CYBERSPACE—In releasing early today a general outline of his proposal "that the FCC use its Title II authority to implement and enforce open internet protections," followed immediately by a Fact Sheet providing greater detail on the finer points of the proposal, FCC Chairman Tom Wheeler has delivered what The Verge calls "a striking victory for net neutrality advocates who have been fighting for years to solidify internet protections using Title II authority."
Wheeler, who himself has seemed to struggle over how much oversight the government should place on the internet's gate-keepers, has in the end—and after receiving a record-breaking 3.7 million plus public comments during a four-month open comment period—come down on the side of strong government regulation that nonetheless includes the flexibility to refrain "from enforcing provisions of Title II that are not relevant to modern broadband service."
As reported by PCWorld, "The hard-line stance comes after Wheeler floated another net neutrality proposal in 2014 that would allow Internet service providers to engage in 'commercially reasonable' traffic management, which led to fears of Internet fast lanes. The addition of mobile broadband to Wheeler’s new proposal is another surprise, since the net neutrality mandate that passed in 2010 (and was subsequently shot down in court) specifically excluded mobile networks." That said, the FCC's previous chairman, Julius Genachowski, was himself an outspoken advocate for wired and wireless net neutrality, so in a sense the FCC has come full-circle on that issue.
Despite what will certainly be seen as an historic move by the FCC chairman, the proposal is by no means a done deal. Mark Sullivan, in an article published on venturebeat.com yesterday, reported, "Our source says that after the Title II reclassification becomes official, AT&T and Verizon will file lawsuits almost immediately." Wall Street is also generally opposed to net neutrality, which it sees as an obstacle to innovation and a potential drag on the market.
As well, it iremains to be seen whether the Republican-controlled Congress is in a mood to allow such a sweeping overhaul that many believe reeks of government overreach to proceed unopposed. It was only in July that Rep. Darryl Issa, the then-chairman of the House Committee on Oversight & Government Reform, argued during a hearing of a House Judiciary subcommittee that, as Bloomberg described his stance, "Allowing the government to consider anything but pure economic questions was the same thing as censorship. Pointing out that the FCC doesn’t allow profanity on network television, [Issa] said that the goal of any Internet regulation would be the same." Censorship would be an inevitable by-product of net neutrality, he argued, leading the nation "back to the Leave It to Beaver times."
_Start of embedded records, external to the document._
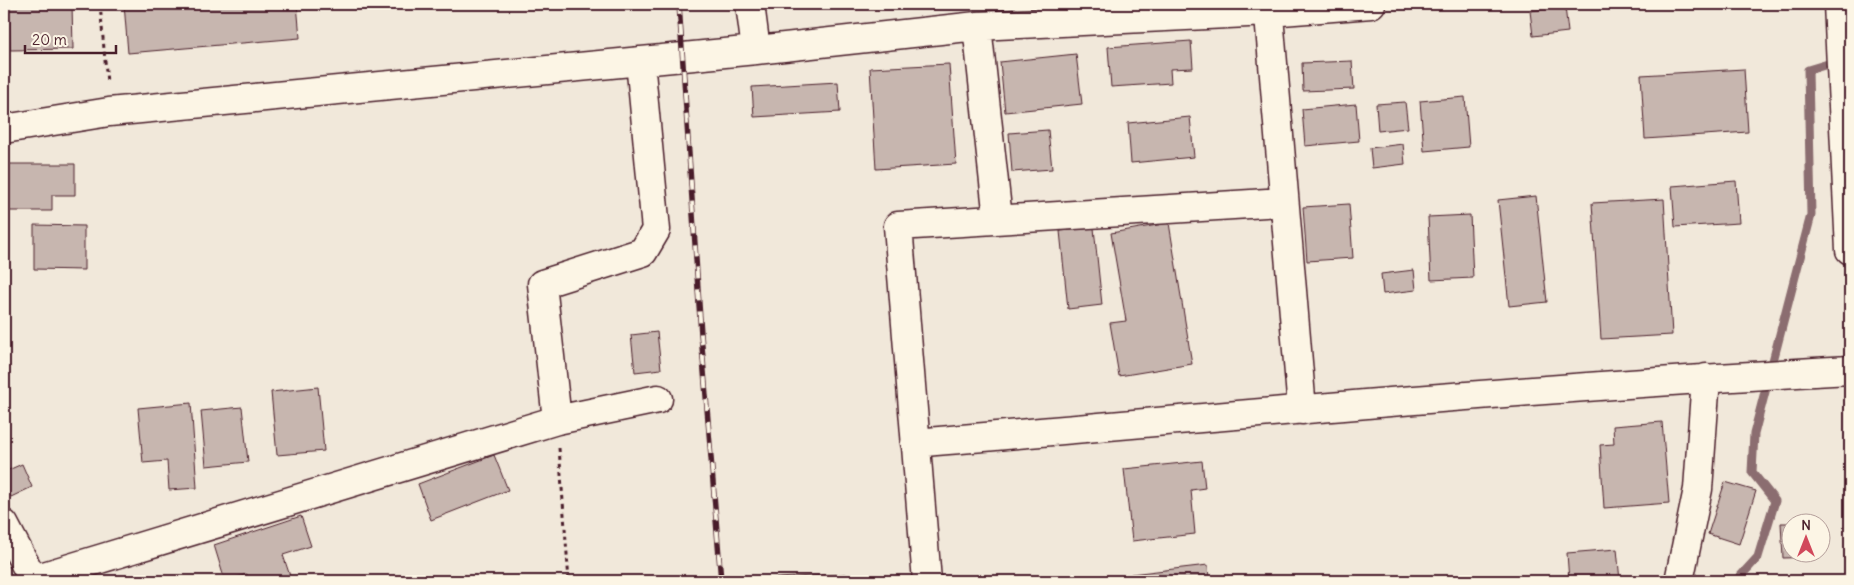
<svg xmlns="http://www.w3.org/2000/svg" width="1854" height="585" font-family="Delius,sans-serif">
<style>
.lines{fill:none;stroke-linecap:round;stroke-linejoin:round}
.stream{stroke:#8b6d6f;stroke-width:9}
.building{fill:#c7b6af;stroke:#4a1f2b}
.minor-casing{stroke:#4a1f2b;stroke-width:31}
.highway-casing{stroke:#4a1f2b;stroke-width:31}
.path{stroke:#4a1f2b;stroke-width:3;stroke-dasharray:4 4;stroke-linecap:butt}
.minor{stroke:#fcf5e5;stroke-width:28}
.highway{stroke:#fcf5e5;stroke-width:28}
.rail-casing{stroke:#4a1f2b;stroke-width:5.5}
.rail{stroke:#fcf5e5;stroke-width:4;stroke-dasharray:11;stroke-linecap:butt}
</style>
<rect width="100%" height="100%" fill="#f1e8da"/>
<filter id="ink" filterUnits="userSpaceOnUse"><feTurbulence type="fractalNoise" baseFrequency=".02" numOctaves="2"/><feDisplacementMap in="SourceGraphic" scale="10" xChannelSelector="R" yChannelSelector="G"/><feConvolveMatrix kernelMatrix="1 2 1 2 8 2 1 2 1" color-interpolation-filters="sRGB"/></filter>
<g filter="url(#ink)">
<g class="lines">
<path class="stream" d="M1736 581 1758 557 1775 501 1752 472 1754 434 1811 215 1808 70 1838 61"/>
</g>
<path class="building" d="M9 4H72L73 49 10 50Z
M124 4H297L300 38 128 53Z
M1565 7 1568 32 1533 36 1530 11Z
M1191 41 1193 68 1170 69 1171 83 1111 87 1108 47Z
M1076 54 1082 104 1005 112 1000 62Z
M1352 61 1354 89 1303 91 1302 63Z
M949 64 956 164 876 169 870 68Z
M1744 69 1748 132 1645 139 1641 75Z
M838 82 840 112 754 117 752 87Z
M1465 97 1469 147 1424 151 1420 101Z
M1405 102 1408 128 1378 131 1376 104Z
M1356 104 1359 141 1305 146 1302 109Z
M1190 117 1194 157 1131 163 1128 123Z
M1048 130 1052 169 1012 172 1009 133Z
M1403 144 1405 164 1372 168 1370 148Z
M4 164H75V195H52V211H4Z
M1736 181 1739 223 1675 227 1672 186Z
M1536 196 1547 302 1509 306 1498 200Z
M1664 199 1672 335 1601 339 1592 203Z
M1349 204 1353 258 1307 261 1303 207Z
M1470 215 1473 278 1431 280 1428 217Z
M1169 223 1192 364 1119 376 1110 323 1126 321 1111 233Z
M34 225 84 226V270L34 269Z
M1094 228 1102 305 1068 309 1060 231Z
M1414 270 1416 290 1383 294 1381 274Z
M657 332 661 369 635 372 631 335Z
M318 387 324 451 277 455 271 392Z
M191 403 197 488 169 490 167 461 143 463 138 408Z
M242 407 248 462 206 466 201 411Z
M1662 422 1669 503 1604 508 1600 445 1614 444 1613 426Z
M494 455 508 490 431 520 418 484Z
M1202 461 1205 488 1191 490 1195 534 1132 541 1124 469Z
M22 464 32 487 11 497 4 483V472Z
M1725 482 1756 491 1739 544 1708 534Z
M301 516 311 546 283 555 291 579 286 581H249L247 574 225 581 214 545Z
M1781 523H1792V552H1814V557L1783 558Z
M1617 549 1620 581H1569L1567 553Z
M1208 565 1209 581H1131V574Z
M846 574V581H761V579Z"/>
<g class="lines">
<defs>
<path id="minor" d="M750 4 756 50
M1268 4 1302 410
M977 26 998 219
M4 129 109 112 756 50 977 26 1269 12 1371 4
M557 420 542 284 643 252 656 230 640 61
M915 443C1226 416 1538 387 1850 370
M4 524 34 581
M34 579 557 420 658 399
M927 581 898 226 1283 202
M1679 581 1698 489 1706 378"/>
<path id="highway" d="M1838 4 1850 250"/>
</defs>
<use href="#minor" class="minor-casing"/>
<use href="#highway" class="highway-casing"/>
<path class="path" d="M100 4 107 83
M559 448 569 581"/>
<use href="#minor" class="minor"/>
<use href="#highway" class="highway"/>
<defs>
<path id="rail" d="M679 4 701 334 721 581"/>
</defs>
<use href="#rail" class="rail-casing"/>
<use href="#rail" class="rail"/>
</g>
</g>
<rect width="1854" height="585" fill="none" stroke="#fcf5e5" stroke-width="20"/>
<rect x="10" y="10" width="1834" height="565" fill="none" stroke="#4a1f2b" stroke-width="2" filter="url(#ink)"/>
<g transform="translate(1806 538)"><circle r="24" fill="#fcf5e5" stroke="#b59f9b"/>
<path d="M0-4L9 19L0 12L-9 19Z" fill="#d1495b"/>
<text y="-8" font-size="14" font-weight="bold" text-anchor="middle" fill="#4a1f2b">N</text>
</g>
<path d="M25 45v8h91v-8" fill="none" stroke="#4a1f2b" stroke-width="2.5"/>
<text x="32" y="45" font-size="15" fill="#4a1f2b" stroke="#fcf5e5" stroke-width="4" paint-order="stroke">20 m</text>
</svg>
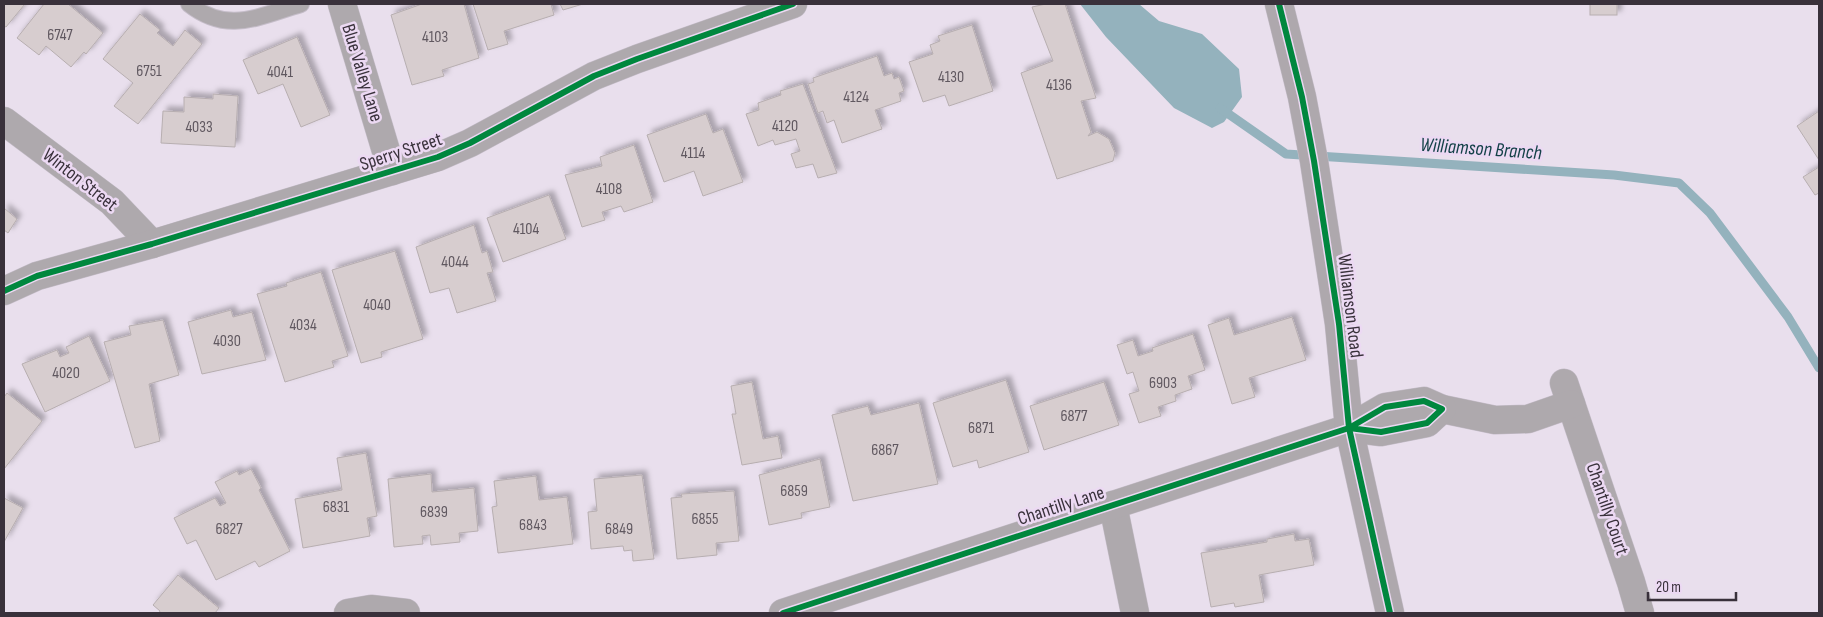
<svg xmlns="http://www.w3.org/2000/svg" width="1823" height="617" font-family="'Sofia Sans Condensed',sans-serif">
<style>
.water{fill:#94b2bd}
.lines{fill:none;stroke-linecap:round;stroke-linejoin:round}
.stream{stroke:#94b2bd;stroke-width:9}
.building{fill:#d7cdcf;stroke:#b7aeb0;filter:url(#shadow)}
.lane-casing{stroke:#c5bdc9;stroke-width:18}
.street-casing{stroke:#c5bdc9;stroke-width:29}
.secondary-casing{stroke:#c5bdc9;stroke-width:29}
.lane{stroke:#aea9ad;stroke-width:16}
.street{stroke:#aea9ad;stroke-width:28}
.secondary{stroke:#aea8ad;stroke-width:28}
.cycleway-casing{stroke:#ecd9f3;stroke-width:9}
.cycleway{stroke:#00873e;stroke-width:6}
.labels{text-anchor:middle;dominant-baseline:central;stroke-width:5;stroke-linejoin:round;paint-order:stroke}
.number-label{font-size:16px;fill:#605860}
.street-label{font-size:19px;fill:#39313b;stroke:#ecd9f3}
.water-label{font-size:20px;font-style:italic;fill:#154249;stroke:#ecd9f3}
</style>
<defs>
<filter id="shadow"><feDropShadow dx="4.5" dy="-4.5" stdDeviation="2.5" flood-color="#0004"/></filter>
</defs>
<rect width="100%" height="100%" fill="#e9dfed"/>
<polygon class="water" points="1080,4 1139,4 1159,21 1202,34 1239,69 1242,97 1224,122 1212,128 1174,108 1106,37"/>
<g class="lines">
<polyline class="stream" points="1220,108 1286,154 1614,175 1679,183 1710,213 1788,317 1819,368"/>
</g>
<g class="building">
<polygon points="4,4 25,4 6,27 4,26"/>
<polygon points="44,4 68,4 103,33 86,54 84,52 71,67 46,46 39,55 17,38"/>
<polygon points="422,4 464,4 479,58 442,70 444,76 412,85 391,15"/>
<polygon points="473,4 551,4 554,15 504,31 508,44 488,50"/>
<polygon points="560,4 583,4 563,10"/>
<polygon points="1046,4 1065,4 1096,98 1081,101 1091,132 1088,136 1097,132 1109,139 1115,153 1113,161 1057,179 1021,73 1053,61 1032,7"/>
<rect x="1590" y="4" width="27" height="11"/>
<polygon points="140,14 160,30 157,33 173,46 185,30 202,44 138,124 114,106 133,83 103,59"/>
<polygon points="972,25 993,91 949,106 945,95 923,102 909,62 933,54 930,45 940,41 938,36"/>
<polygon points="297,37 330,115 301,127 283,84 258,94 243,60"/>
<polygon points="877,56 884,76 892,73 894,79 899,77 904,91 899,93 901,101 875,110 882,129 842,143 834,120 827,123 823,111 818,113 808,84 814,82 813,78"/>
<polygon points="803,84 837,173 818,178 813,164 796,168 791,154 800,151 796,139 775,145 773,140 758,146 746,114 759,110 758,103 781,95 780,91"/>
<polygon points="213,94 238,96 235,147 161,143 163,111 184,112 184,97 213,99"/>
<polygon points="1819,111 1819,160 1797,126"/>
<polygon points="706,114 713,133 723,129 743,182 703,196 694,171 664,182 647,135"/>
<polygon points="634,145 653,202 624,212 621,206 602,212 605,220 582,227 565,175 602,166 600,157"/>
<polygon points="1819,167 1819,193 1815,195 1803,177"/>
<polygon points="549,195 566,239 503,262 487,218"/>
<polygon points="4,208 17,219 8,233 4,230"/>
<polygon points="474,225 482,253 487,251 493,272 487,273 496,301 457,313 449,288 430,293 416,247"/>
<polygon points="395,251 423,339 381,352 382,357 361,363 332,270"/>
<polygon points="321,272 348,356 332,361 334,367 285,382 257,294 287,286 286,283"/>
<polygon points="231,310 233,317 252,312 266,360 202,374 188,322"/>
<polygon points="1292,317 1306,360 1249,378 1255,397 1232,404 1208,325 1229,318 1234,335"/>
<polygon points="163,320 179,375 149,384 160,441 135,448 104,342 131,335 129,326"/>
<polygon points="1193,334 1205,370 1188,376 1192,389 1175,395 1176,401 1158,407 1161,416 1139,423 1129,394 1139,391 1133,372 1127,374 1117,345 1133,340 1138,356 1153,351 1152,348"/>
<polygon points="89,336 110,381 45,412 22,364 57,350 60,357 69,353 66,347"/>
<polygon points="1006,380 1029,452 979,468 977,460 953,467 933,403"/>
<polygon points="752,382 763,439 778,436 782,458 742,465 732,414 736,414 731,386"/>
<polygon points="1104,382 1119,425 1044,450 1030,406"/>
<polygon points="7,393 42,421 4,469 4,397"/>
<polygon points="919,403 938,484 853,501 832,415 868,406 871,415"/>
<polygon points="366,453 377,516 367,518 370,536 303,548 295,499 342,490 337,458"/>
<polygon points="820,459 830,507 801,513 802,518 769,525 759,475"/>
<polygon points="251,469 261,488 259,490 290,551 259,567 255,561 216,580 196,540 187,544 174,518 215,498 220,506 226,503 215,482 237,471 239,475"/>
<polygon points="431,474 432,492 474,488 478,531 459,533 460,542 431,545 430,535 422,536 423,544 394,547 388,479"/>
<polygon points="642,475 654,559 633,561 632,550 624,551 623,546 591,549 588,512 597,511 594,479"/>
<polygon points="536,476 539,500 567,497 573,544 498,553 492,507 497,506 494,481"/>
<polygon points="734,491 739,541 716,543 717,555 677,559 671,498 682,497 681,494"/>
<polygon points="4,498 23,508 4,542"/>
<polygon points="1294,534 1295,541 1309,539 1314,565 1259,575 1264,602 1235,607 1234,603 1211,607 1201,553 1267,542 1267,539"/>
<polygon points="178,575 219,608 215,613 159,613 160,611 153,605"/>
</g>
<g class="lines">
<g class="lane-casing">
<path id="lane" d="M 189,4 C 228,35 259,16 301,4"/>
</g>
<g class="street-casing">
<g id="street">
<polyline points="342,4 392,171"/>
<polyline points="4,121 112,202 152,244"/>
<polyline points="4,291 37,276 152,244 438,157 470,143 594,76 637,59 793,4"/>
<polyline points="1564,383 1631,582 1640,613"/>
<polyline points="1442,409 1495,420 1528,419 1571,404"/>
<polyline points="1113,505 1135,613"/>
<polyline points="348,613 371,609 406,613"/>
<polyline points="783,613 1349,428 1385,407 1424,401 1442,409 1427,423 1381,432 1349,428"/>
</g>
</g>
<g class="secondary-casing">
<polyline id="secondary" points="1279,4 1302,97 1314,161 1339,324 1349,428 1390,613"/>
</g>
<use href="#lane" class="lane"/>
<use href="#street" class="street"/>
<use href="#secondary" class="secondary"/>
<g class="cycleway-casing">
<g id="cycleway">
<polyline points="1279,4 1302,97 1314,161 1339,324 1349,428 1390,613"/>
<polyline points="4,291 37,276 152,244 438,157 470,143 594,76 637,59 793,4"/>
<polyline points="783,613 1349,428 1385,407 1424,401 1442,409 1427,423 1381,432 1349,428"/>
</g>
</g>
<use href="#cycleway" class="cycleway"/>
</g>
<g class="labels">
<g class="number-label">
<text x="60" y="35">6747</text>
<text x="435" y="37">4103</text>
<text x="149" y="71">6751</text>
<text x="280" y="72">4041</text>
<text x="951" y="77">4130</text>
<text x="1059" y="85">4136</text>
<text x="856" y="97">4124</text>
<text x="785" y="126">4120</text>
<text x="199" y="127">4033</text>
<text x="693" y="153">4114</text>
<text x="609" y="189">4108</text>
<text x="526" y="229">4104</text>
<text x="455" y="262">4044</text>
<text x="377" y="305">4040</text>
<text x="303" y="325">4034</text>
<text x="227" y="341">4030</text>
<text x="66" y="373">4020</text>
<text x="1163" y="383">6903</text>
<text x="1074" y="416">6877</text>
<text x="981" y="428">6871</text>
<text x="885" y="450">6867</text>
<text x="794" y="491">6859</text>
<text x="336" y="507">6831</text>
<text x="434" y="512">6839</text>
<text x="705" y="519">6855</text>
<text x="533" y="525">6843</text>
<text x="229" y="529">6827</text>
<text x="619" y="529">6849</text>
</g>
<g class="street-label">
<text transform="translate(362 73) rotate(73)">Blue Valley Lane</text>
<text transform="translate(401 152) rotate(-18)">Sperry Street</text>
<text transform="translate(80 180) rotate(38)">Winton Street</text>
<text transform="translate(1350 306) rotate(83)">Williamson Road</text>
<text transform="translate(1061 506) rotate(-18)">Chantilly Lane</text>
<text transform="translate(1607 509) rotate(71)">Chantilly Court</text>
</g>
<g class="water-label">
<text transform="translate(1481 149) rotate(4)">Williamson Branch</text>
</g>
</g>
<rect width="1823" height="617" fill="none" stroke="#39313b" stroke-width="10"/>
<path d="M1648 592v8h88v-8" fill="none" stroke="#39313b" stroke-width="2.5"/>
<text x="1656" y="592" font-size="15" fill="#39313b" stroke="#ecd9f3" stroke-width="4" paint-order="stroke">20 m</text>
</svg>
Bloomberg also characterized Issa's position in its headline as, "Net Neutrality Will End Porn."
Hustler publisher Larry Flynt expressed similar concerns in September, remarking to US News & World Report that while he supports net neutrality in concept, he is also extremely wary of the FCC. As AVN reported at the time, "Flynt told [reporter Tom] Risen he agrees that 'the FCC would "absolutely" try to regulate internet content if it gained more control of networks through net neutrality, adding he’s always been "suspicious" of the commission.'"
Despite the world-class battle that will certainly be waged in courtrooms, in Congress, across social media and in the traditional media from now until the FCC votes on the proposal on Feb. 26, it looks as though Wheeler has attempted to fashion workable rules designed to deflect all but the most extreme arguments against what he calls a "bright line" of regulation that "will ban paid prioritization, and the blocking and throttling of lawful content and services," in order to codify "the rights of internet users to go where they want, when they want, and the rights of innovators to introduce new products without asking anyone’s permission."
He further explains, "All of this can be accomplished while encouraging investment in broadband networks. To preserve incentives for broadband operators to invest in their networks, my proposal will modernize Title II, tailoring it for the 21st century, in order to provide returns necessary to construct competitive networks. For example, there will be no rate regulation, no tariffs, no last-mile unbundling. Over the last 21 years, the wireless industry has invested almost $300 billion under similar rules, proving that modernized Title II regulation can encourage investment and competition."
To many observers, the proposal sounds like the correct path forward, but others remain skeptical that government can ever find the right balance, or doubtful that the process can move forward swiftly enough before, as VentureBeat put it, we're "looking at the beginning of a new administration (and possibly a new FCC chief) before this major shift in Internet regulation becomes a reality."